→ **Stated exercise**
Write out the listing below word for word, beginning at its first line and stopping after the line that has "genus: Magallana".

→ **Source data**
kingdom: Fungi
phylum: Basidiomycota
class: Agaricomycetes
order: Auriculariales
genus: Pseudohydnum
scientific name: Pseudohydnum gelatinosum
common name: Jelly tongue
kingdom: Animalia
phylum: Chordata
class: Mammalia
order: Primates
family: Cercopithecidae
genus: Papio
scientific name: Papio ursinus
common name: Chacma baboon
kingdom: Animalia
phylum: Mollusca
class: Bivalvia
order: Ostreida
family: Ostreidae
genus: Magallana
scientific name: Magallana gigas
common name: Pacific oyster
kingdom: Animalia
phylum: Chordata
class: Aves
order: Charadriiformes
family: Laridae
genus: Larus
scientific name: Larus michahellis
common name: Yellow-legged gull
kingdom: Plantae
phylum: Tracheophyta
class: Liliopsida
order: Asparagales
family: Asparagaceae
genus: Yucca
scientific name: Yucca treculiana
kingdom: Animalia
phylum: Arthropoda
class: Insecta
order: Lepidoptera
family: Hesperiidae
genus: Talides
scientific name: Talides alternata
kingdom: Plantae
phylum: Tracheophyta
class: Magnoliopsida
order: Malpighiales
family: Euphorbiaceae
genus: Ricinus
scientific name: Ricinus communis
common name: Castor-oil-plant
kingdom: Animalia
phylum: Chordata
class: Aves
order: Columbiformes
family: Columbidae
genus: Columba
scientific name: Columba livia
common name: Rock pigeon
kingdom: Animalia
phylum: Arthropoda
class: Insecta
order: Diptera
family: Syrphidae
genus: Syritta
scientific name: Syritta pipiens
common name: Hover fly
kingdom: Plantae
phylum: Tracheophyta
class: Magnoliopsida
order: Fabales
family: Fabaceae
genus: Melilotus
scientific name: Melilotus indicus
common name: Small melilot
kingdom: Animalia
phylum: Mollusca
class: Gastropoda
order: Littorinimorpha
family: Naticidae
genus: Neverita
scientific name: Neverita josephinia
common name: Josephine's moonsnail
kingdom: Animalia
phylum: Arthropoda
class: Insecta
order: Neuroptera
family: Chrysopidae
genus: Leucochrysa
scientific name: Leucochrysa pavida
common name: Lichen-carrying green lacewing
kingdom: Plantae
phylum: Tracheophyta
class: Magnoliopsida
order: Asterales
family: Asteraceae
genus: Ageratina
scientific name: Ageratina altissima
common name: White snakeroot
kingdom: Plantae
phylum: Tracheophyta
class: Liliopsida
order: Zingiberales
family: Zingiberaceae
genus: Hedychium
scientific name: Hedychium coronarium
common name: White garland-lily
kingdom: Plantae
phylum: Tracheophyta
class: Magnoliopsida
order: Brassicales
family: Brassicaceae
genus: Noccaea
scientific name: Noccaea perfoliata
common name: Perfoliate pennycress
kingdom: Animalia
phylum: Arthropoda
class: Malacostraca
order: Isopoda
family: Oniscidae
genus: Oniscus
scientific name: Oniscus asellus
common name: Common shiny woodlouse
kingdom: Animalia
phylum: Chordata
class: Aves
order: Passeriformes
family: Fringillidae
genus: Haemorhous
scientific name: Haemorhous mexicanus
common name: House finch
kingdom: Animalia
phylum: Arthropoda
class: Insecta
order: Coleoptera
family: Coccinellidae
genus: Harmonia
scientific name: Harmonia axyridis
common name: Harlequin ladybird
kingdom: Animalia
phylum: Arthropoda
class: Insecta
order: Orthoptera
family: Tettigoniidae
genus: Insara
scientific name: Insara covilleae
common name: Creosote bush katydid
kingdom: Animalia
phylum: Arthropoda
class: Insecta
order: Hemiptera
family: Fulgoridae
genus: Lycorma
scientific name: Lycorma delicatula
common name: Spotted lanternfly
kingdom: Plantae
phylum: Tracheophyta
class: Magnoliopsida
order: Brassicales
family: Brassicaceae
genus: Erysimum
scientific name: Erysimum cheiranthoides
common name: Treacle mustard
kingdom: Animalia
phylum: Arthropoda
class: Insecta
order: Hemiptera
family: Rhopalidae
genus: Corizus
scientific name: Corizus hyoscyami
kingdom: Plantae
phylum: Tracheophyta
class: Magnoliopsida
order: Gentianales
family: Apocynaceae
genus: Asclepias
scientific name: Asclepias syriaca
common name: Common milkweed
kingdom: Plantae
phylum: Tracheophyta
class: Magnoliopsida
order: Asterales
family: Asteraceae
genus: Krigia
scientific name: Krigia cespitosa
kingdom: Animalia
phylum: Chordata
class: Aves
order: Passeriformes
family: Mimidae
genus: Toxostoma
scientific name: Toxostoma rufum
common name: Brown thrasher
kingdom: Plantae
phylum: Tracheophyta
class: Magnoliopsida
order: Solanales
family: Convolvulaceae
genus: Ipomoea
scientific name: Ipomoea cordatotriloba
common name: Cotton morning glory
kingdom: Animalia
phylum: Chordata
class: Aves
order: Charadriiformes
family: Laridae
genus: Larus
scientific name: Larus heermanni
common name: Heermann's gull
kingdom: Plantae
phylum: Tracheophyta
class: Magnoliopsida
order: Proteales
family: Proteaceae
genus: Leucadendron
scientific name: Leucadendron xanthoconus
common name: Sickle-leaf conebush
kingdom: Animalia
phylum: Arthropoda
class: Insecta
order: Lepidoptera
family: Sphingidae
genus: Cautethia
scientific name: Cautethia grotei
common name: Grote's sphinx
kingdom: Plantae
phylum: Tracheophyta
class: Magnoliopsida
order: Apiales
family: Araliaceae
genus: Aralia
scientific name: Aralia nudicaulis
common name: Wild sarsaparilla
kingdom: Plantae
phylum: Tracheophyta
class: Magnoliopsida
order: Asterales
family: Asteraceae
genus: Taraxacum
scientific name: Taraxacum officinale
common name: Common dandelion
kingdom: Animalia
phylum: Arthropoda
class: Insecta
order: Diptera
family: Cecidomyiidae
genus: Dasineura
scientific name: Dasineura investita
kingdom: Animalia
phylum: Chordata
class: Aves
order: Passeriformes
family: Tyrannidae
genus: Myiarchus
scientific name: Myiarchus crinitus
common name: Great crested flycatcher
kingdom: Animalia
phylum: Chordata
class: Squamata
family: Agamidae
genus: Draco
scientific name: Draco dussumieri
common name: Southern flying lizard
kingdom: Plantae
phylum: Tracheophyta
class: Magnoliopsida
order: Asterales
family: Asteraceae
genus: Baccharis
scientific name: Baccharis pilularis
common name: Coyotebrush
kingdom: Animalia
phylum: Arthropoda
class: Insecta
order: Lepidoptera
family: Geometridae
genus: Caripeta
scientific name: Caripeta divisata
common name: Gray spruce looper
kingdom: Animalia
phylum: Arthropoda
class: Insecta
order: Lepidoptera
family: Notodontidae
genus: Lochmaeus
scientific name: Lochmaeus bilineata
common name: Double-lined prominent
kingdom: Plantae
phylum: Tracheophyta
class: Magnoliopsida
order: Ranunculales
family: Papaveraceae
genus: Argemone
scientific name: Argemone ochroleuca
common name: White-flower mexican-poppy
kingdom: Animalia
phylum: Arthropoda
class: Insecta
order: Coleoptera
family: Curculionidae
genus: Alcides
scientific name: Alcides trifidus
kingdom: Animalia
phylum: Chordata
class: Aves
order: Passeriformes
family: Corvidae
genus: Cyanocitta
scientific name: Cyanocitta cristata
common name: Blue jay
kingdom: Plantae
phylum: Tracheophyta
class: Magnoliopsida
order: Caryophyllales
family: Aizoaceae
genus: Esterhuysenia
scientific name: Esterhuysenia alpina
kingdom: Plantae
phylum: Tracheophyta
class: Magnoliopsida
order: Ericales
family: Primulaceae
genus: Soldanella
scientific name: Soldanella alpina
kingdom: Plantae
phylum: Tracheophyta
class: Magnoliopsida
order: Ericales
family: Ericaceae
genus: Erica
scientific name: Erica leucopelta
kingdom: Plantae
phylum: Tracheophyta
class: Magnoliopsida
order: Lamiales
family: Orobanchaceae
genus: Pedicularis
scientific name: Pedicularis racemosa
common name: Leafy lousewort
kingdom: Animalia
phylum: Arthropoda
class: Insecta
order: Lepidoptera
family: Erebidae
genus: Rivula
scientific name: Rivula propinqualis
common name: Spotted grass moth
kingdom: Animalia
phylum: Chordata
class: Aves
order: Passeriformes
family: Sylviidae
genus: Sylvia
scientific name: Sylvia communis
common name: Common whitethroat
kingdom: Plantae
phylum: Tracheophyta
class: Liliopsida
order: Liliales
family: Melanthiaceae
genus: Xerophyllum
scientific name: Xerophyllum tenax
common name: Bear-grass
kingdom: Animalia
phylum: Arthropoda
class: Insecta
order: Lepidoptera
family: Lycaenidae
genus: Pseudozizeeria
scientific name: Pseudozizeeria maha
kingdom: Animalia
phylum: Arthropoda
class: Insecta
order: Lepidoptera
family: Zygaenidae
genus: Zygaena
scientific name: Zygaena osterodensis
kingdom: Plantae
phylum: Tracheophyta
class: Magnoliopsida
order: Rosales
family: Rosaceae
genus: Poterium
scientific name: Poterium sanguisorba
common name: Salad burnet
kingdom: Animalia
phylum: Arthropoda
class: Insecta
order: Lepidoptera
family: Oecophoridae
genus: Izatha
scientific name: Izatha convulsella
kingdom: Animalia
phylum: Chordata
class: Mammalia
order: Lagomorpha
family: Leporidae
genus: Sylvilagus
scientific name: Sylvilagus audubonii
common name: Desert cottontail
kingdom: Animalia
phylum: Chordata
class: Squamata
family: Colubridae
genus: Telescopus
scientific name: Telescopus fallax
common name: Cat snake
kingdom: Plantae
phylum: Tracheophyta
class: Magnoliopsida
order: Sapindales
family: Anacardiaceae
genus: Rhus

→ **Final result**
kingdom: Fungi
phylum: Basidiomycota
class: Agaricomycetes
order: Auriculariales
genus: Pseudohydnum
scientific name: Pseudohydnum gelatinosum
common name: Jelly tongue
kingdom: Animalia
phylum: Chordata
class: Mammalia
order: Primates
family: Cercopithecidae
genus: Papio
scientific name: Papio ursinus
common name: Chacma baboon
kingdom: Animalia
phylum: Mollusca
class: Bivalvia
order: Ostreida
family: Ostreidae
genus: Magallana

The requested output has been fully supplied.